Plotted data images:
——

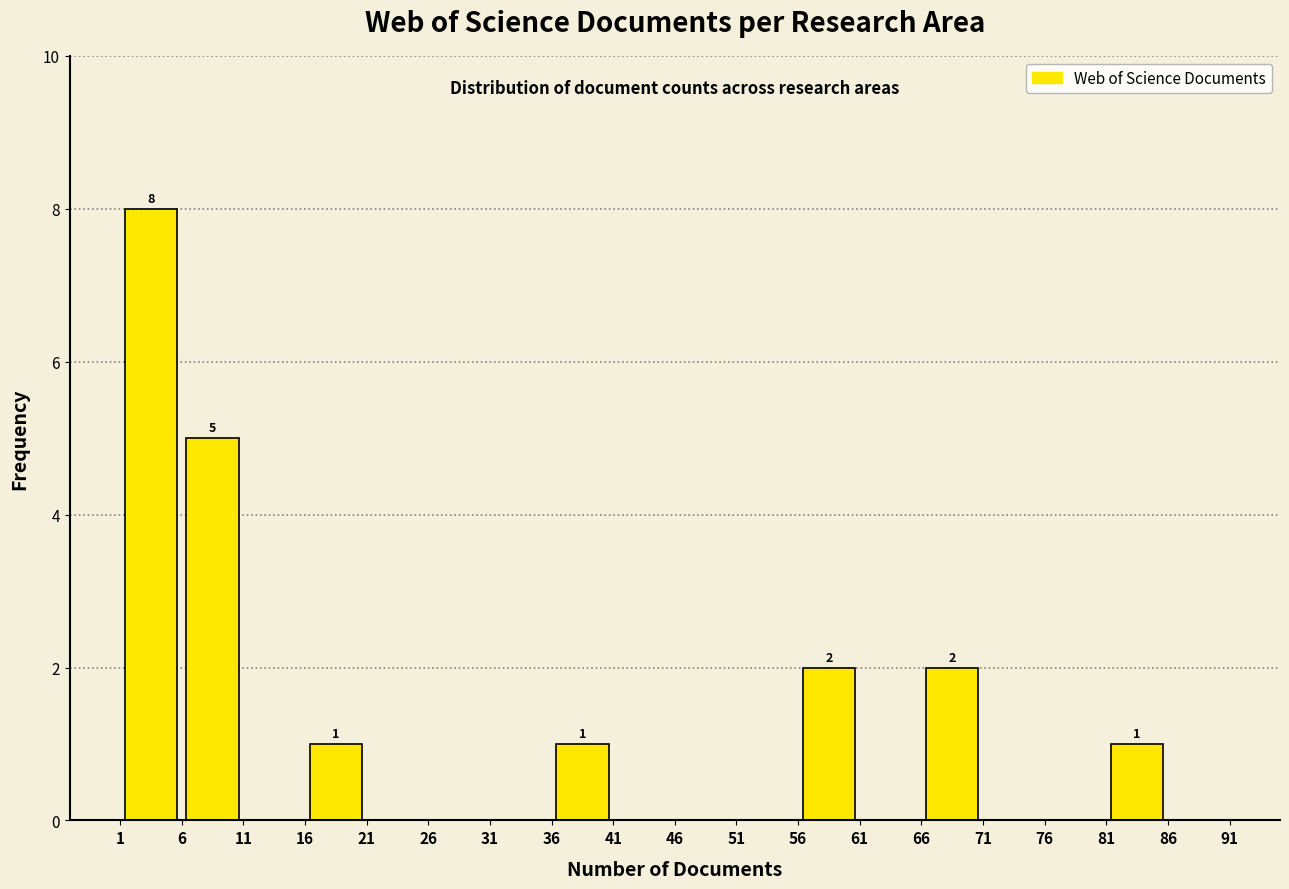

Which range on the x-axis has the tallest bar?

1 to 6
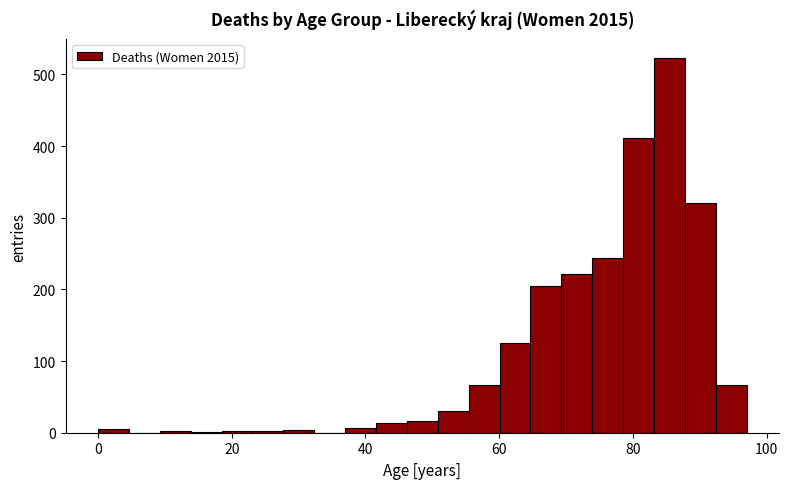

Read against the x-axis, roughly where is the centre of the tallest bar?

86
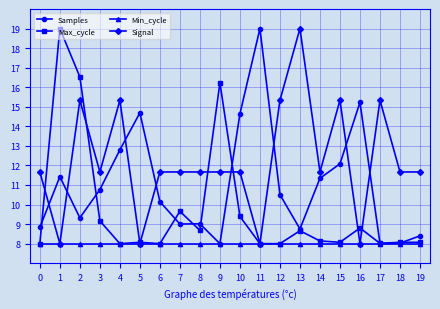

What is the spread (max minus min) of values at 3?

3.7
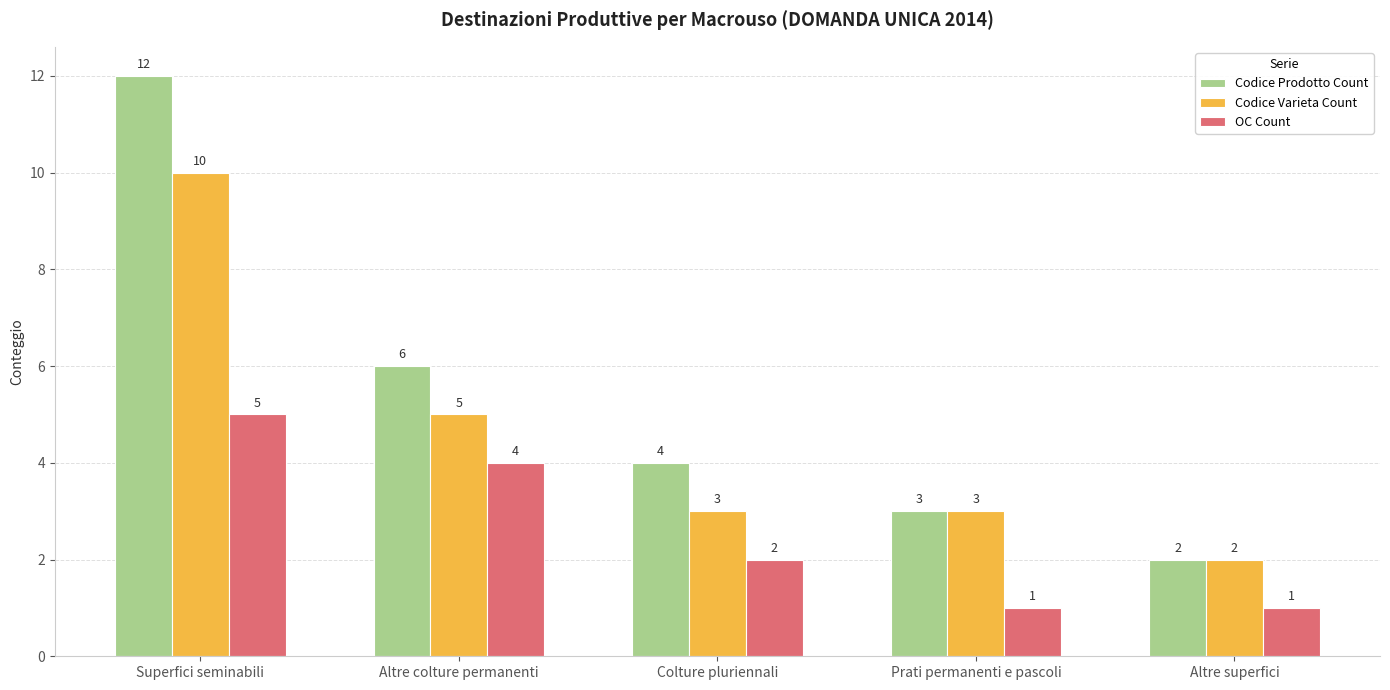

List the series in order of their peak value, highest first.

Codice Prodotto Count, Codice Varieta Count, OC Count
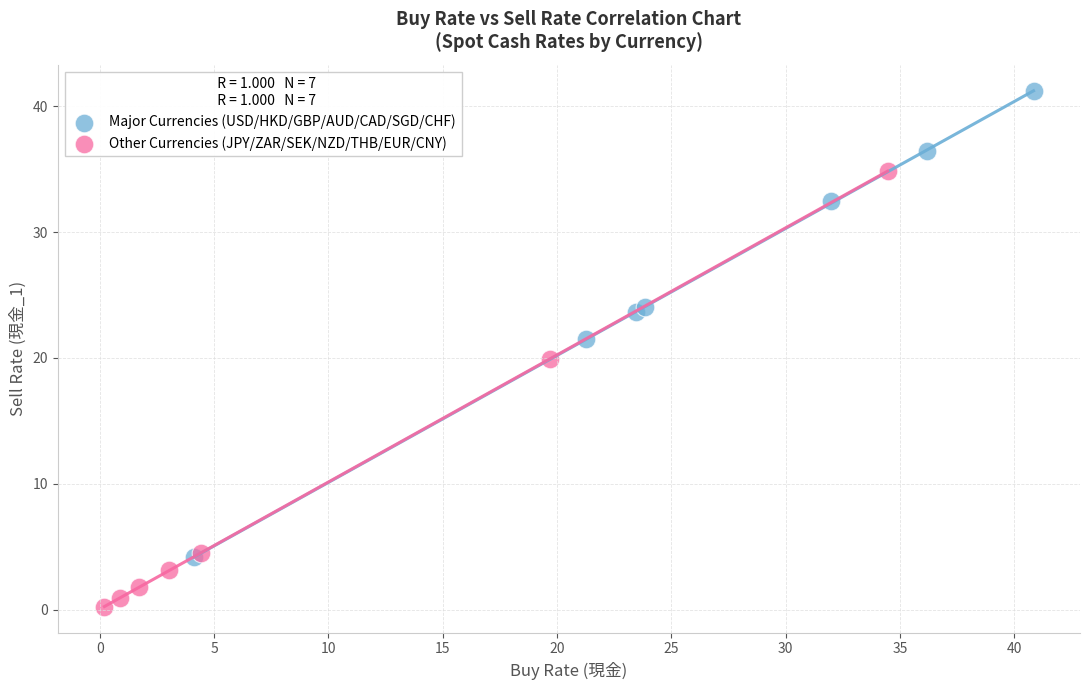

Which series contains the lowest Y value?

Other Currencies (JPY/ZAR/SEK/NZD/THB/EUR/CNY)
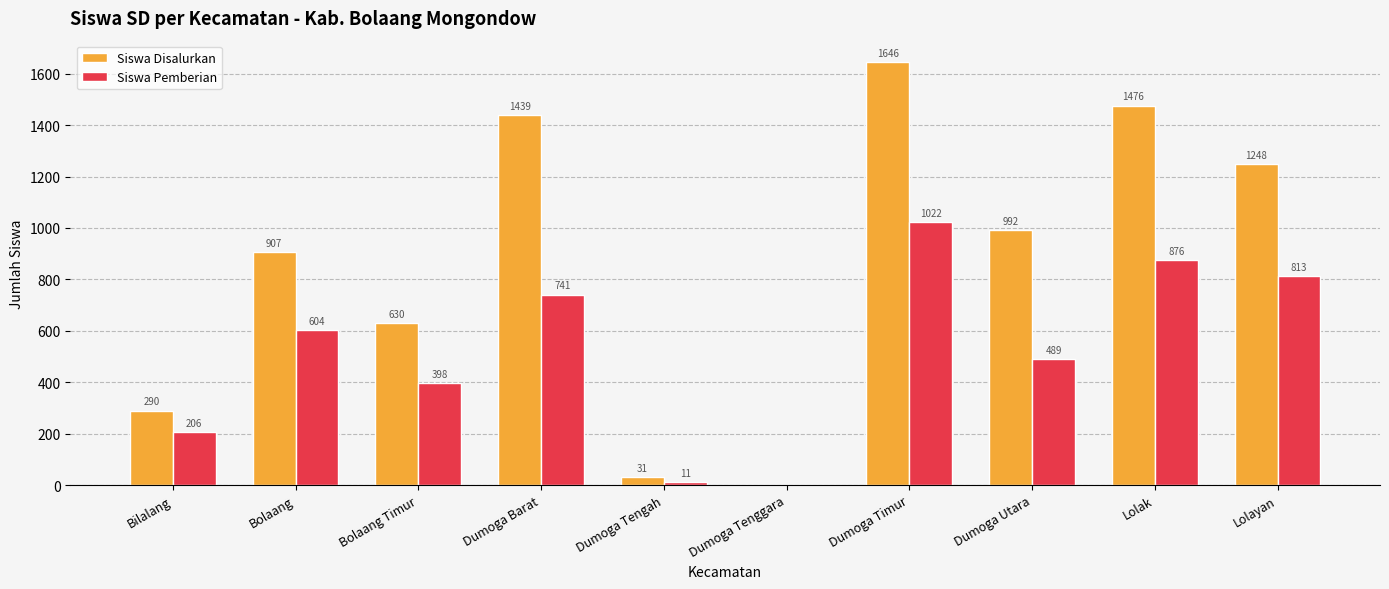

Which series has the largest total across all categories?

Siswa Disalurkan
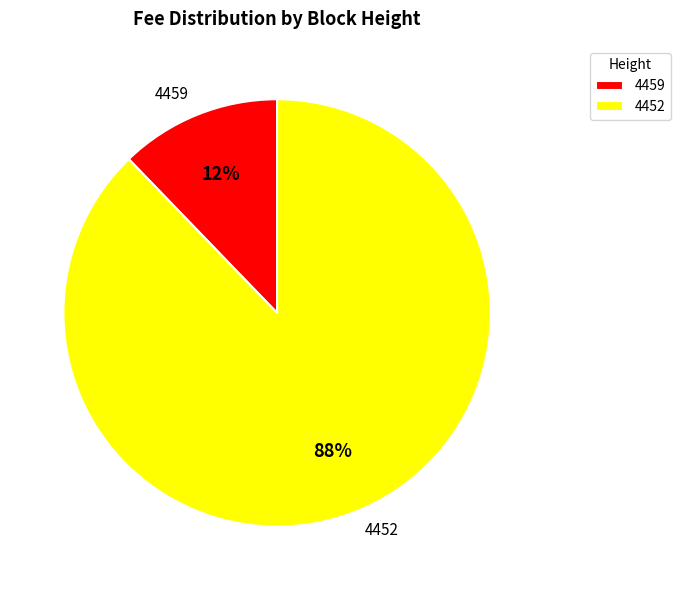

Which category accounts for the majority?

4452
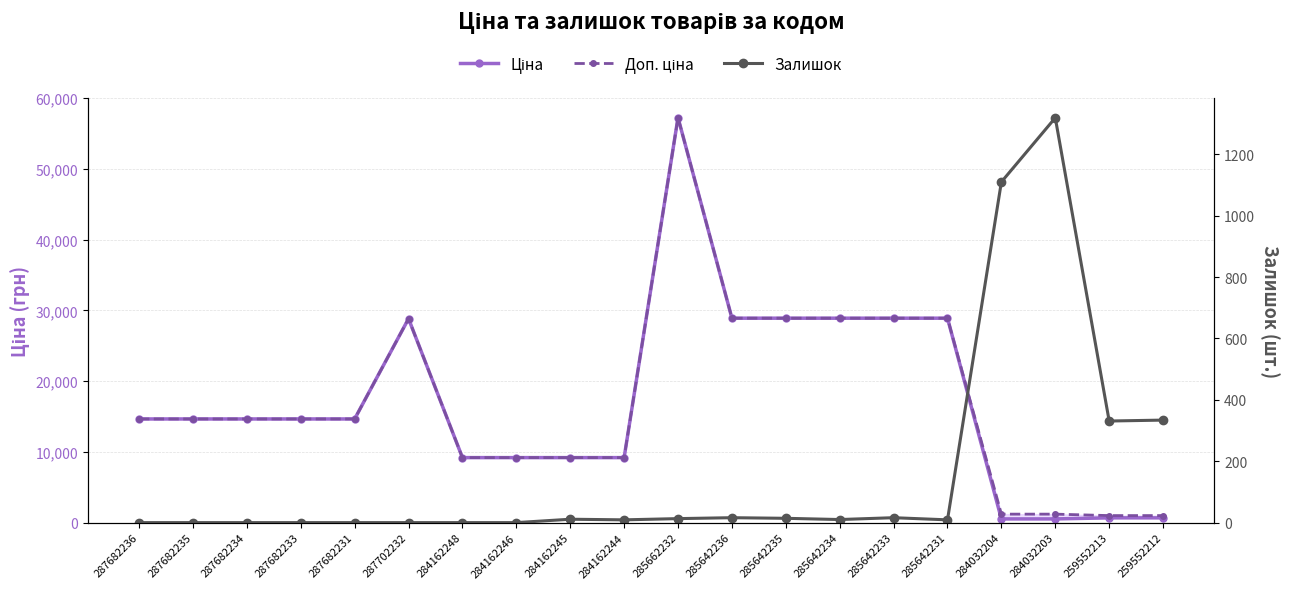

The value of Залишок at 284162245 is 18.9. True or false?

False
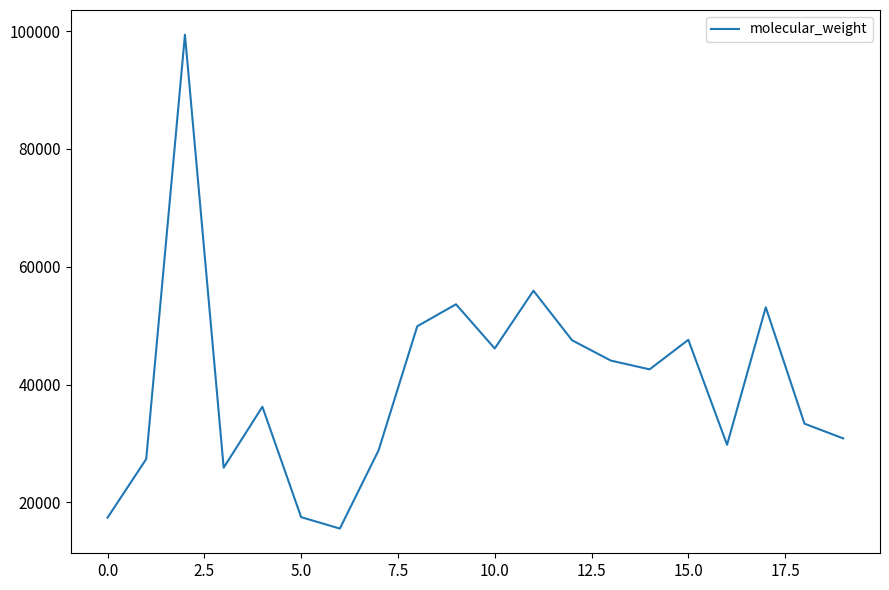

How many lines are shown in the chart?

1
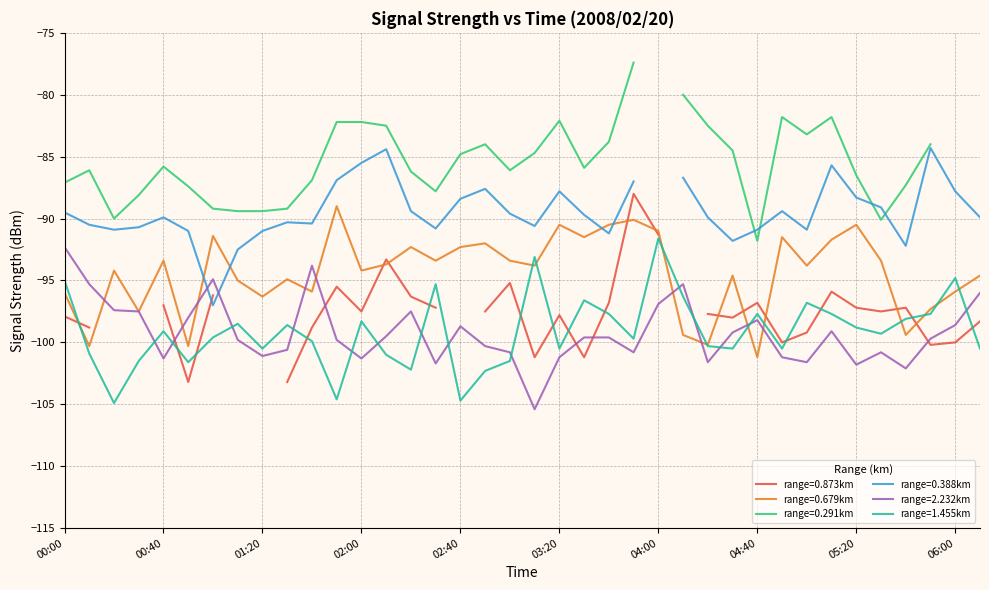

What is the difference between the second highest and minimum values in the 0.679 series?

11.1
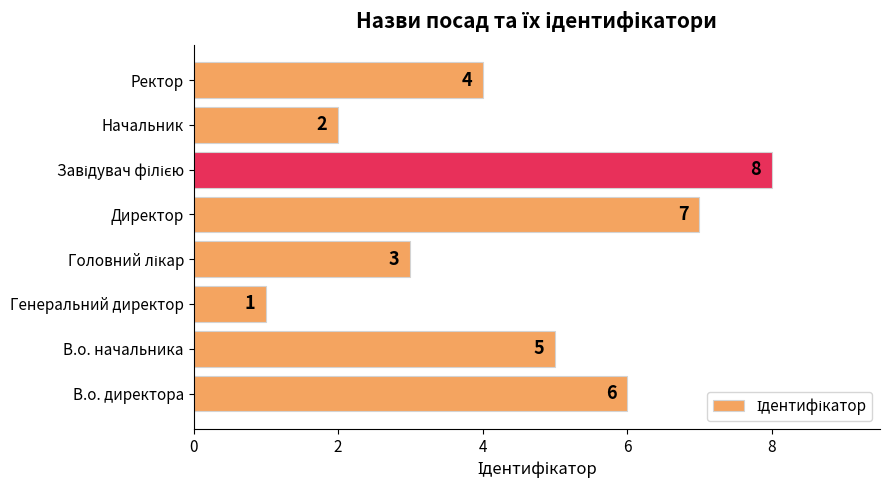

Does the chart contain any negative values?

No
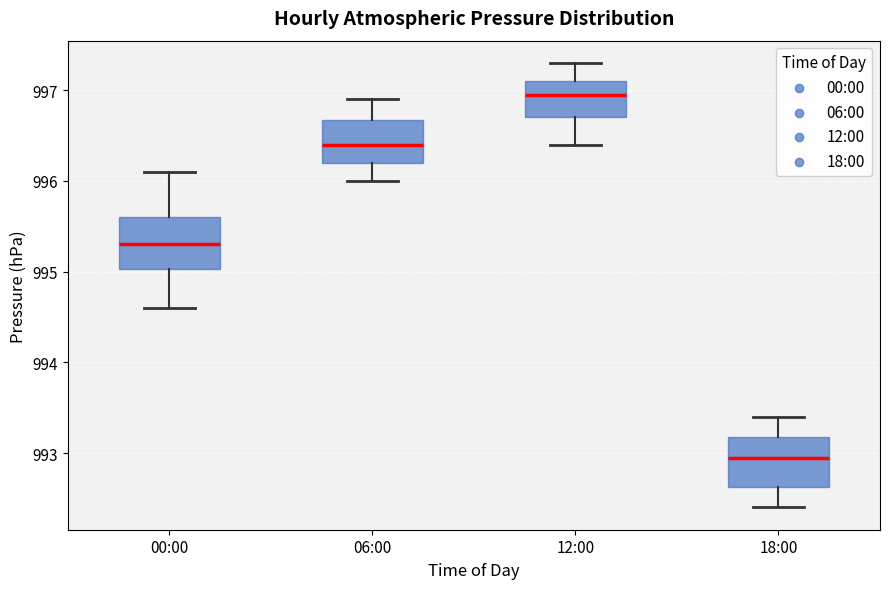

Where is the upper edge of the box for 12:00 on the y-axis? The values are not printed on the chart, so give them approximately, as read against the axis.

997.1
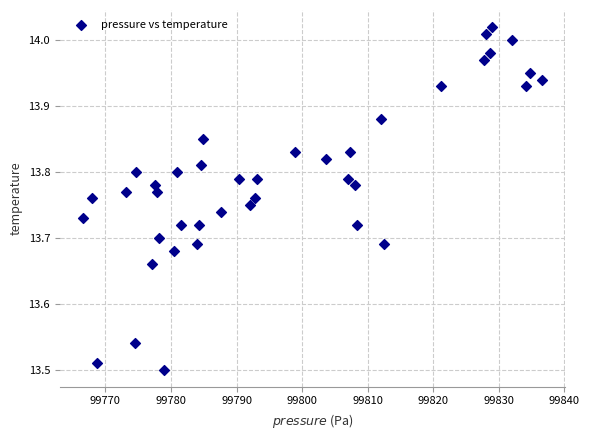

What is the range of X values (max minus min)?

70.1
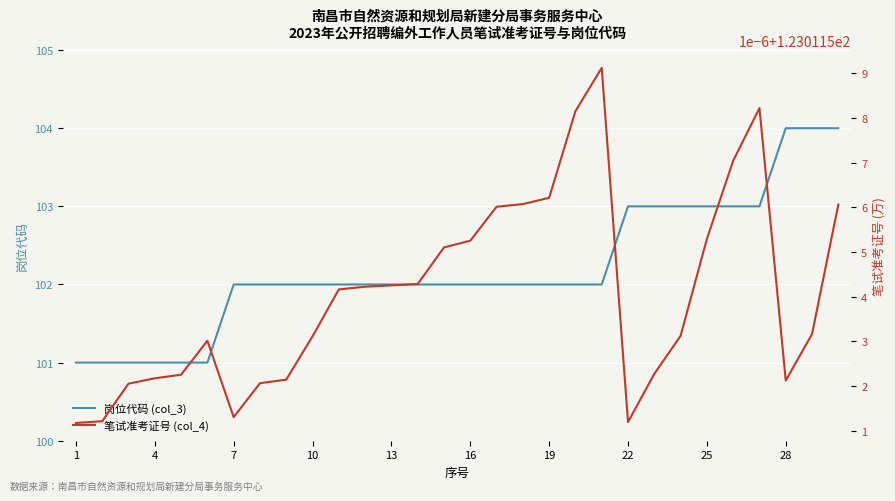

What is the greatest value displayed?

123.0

——

### Task details:
Swap "x-axis" for "horizontal axis" throughout the rows above and write them out again with nothing else changed. Leave the pictures out.

### Output below:
Which range on the horizontal axis has the tallest bar?

1 to 6

Read against the horizontal axis, roughly where is the centre of the tallest bar?

86

What is the spread (max minus min) of values at 3?

3.7

List the series in order of their peak value, highest first.

Codice Prodotto Count, Codice Varieta Count, OC Count

Which series contains the lowest Y value?

Other Currencies (JPY/ZAR/SEK/NZD/THB/EUR/CNY)

Which series has the largest total across all categories?

Siswa Disalurkan

Which category accounts for the majority?

4452

The value of Залишок at 284162245 is 18.9. True or false?

False

How many lines are shown in the chart?

1

What is the difference between the second highest and minimum values in the 0.679 series?

11.1

Does the chart contain any negative values?

No

Where is the upper edge of the box for 12:00 on the y-axis? The values are not printed on the chart, so give them approximately, as read against the axis.

997.1

What is the range of X values (max minus min)?

70.1

What is the greatest value displayed?

123.0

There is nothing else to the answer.